OBJECTIVE: To evaluate the isoflurane-sparing effects of an intravenous (IV) constant rate infusion (CRI) of fentanyl, lidocaine, ketamine, dexmedetomidine, or lidocaine-ketamine-dexmedetomidine (LKD) in dogs undergoing ovariohysterectomy. STUDY DESIGN: Randomized, prospective, blinded, clinical study. ANIMALS: Fifty four dogs. METHODS: Anesthesia was induced with propofol and maintained with isoflurane with one of the following IV treatments: butorphanol/saline (butorphanol 0.4 mg kg(-1), saline 0.9% CRI, CONTROL/BUT); fentanyl (5 µg kg(-1), 10 µg kg(-1) hour(-1), FENT); ketamine (1 mg kg(-1), 40 µg kg(-1) minute(-1), KET), lidocaine (2 mg kg(-1), 100 µg kg(-1) minute(-1), LIDO); dexmedetomidine (1 µg kg(-1), 3 µg kg(-1) hour(-1), DEX); or a LKD combination. Positive pressure ventilation maintained eucapnia. An anesthetist unaware of treatment and end-tidal isoflurane concentration (Fe'Iso) adjusted vaporizer settings to maintain surgical anesthetic depth. Cardiopulmonary variables and Fe'Iso concentrations were monitored. Data were analyzed using anova (p < 0.05).

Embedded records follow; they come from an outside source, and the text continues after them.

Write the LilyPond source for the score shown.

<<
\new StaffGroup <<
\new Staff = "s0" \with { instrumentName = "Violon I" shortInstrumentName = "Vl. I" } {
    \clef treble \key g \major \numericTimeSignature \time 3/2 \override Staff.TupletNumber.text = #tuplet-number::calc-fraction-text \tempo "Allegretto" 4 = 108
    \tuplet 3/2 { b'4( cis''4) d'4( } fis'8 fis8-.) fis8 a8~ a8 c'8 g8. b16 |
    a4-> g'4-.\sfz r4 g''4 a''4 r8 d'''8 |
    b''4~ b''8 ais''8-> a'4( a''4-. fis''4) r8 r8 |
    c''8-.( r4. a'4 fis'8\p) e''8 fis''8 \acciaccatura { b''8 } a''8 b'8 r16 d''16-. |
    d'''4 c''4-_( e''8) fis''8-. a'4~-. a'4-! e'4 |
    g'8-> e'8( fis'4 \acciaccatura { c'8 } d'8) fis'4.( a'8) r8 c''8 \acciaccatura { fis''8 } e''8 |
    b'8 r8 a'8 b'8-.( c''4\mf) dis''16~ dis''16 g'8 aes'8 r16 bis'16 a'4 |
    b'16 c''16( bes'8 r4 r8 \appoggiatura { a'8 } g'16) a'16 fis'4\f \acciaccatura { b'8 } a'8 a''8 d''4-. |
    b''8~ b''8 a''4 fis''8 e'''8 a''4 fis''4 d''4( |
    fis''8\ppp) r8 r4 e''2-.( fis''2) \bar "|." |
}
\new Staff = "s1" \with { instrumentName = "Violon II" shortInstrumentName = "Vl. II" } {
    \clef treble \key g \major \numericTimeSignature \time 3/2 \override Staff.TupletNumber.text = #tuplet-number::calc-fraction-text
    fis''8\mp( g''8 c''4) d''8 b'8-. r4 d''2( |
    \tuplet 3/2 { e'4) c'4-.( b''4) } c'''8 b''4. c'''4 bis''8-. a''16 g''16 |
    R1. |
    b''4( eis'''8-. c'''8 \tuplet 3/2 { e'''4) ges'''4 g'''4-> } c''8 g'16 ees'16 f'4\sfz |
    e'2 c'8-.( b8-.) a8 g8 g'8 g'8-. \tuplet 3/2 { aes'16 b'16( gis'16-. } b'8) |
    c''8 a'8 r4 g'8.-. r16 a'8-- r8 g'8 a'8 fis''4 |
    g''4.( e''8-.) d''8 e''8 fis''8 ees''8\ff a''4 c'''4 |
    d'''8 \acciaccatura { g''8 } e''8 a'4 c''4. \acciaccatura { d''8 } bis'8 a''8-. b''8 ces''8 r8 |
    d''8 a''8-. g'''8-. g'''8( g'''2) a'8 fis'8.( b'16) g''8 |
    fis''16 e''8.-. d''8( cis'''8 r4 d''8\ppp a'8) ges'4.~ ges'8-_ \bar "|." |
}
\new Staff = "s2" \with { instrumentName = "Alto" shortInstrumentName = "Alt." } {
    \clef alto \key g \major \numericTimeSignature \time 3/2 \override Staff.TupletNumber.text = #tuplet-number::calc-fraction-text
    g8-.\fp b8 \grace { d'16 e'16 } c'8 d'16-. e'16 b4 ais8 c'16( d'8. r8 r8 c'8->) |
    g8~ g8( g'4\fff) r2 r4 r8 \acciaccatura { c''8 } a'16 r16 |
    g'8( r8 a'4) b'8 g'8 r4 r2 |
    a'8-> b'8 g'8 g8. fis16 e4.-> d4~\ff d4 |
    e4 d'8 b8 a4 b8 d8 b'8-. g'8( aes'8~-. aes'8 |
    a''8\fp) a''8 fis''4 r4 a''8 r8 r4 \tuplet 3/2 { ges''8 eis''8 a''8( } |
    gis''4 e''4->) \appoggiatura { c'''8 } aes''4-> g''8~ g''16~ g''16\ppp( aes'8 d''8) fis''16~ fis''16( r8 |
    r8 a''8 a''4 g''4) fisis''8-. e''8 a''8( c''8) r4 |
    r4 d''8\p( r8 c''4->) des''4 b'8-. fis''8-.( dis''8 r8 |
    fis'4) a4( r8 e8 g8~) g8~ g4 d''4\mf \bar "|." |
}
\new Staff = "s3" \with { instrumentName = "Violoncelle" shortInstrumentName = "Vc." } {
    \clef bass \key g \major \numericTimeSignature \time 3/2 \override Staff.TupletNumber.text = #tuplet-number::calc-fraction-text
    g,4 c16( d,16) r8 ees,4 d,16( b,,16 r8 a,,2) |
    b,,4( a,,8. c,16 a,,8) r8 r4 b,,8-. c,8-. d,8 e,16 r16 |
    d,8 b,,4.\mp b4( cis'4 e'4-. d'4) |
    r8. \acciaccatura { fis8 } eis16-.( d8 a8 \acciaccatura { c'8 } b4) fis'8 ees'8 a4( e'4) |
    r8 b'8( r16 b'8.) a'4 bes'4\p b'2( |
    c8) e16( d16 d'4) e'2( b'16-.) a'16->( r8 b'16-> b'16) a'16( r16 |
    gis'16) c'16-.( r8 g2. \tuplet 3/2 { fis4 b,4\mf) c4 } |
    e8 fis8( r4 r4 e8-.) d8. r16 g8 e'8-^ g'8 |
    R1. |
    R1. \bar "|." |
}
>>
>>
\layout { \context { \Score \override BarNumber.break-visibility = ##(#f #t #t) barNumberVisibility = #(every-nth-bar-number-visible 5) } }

RESULTS: At most time points, heart rate (HR) was lower in FENT than in other groups, except for DEX and LKD. Mean arterial blood pressure (MAP) was lower in FENT and CONTROL/BUT than in DEX. Overall mean ± SD Fe'Iso and % reduced isoflurane requirements were 1.01 ± 0.31/41.6% (range, 0.75 ± 0.31/56.6% to 1.12 ± 0.80/35.3%, FENT), 1.37 ± 0.19/20.8% (1.23 ± 0.14/28.9% to 1.51 ± 0.22/12.7%, KET), 1.34 ± 0.19/22.5% (1.24 ± 0.19/28.3% to 1.44 ± 0.21/16.8%, LIDO), 1.30 ± 0.28/24.8% (1.16 ± 0.18/32.9% to 1.43 ± 0.32/17.3%, DEX), 0.95 ± 0.19/54.9% (0.7 ± 0.16/59.5% to 1.12 ± 0.16/35.3%, LKD) and 1.73 ± 0.18/0.0% (1.64 ± 0.21 to 1.82 ± 0.14, CONTROL/BUT) during surgery. FENT and LKD significantly reduced Fe'Iso. CONCLUSIONS AND CLINICAL RELEVANCE: At the doses administered, FENT and LKD had greater isoflurane-sparing effect than LIDO, KET or CONTROL/BUT, but not at all times. Low HR during FENT may limit improvement in MAP expected with reduced Fe'Iso.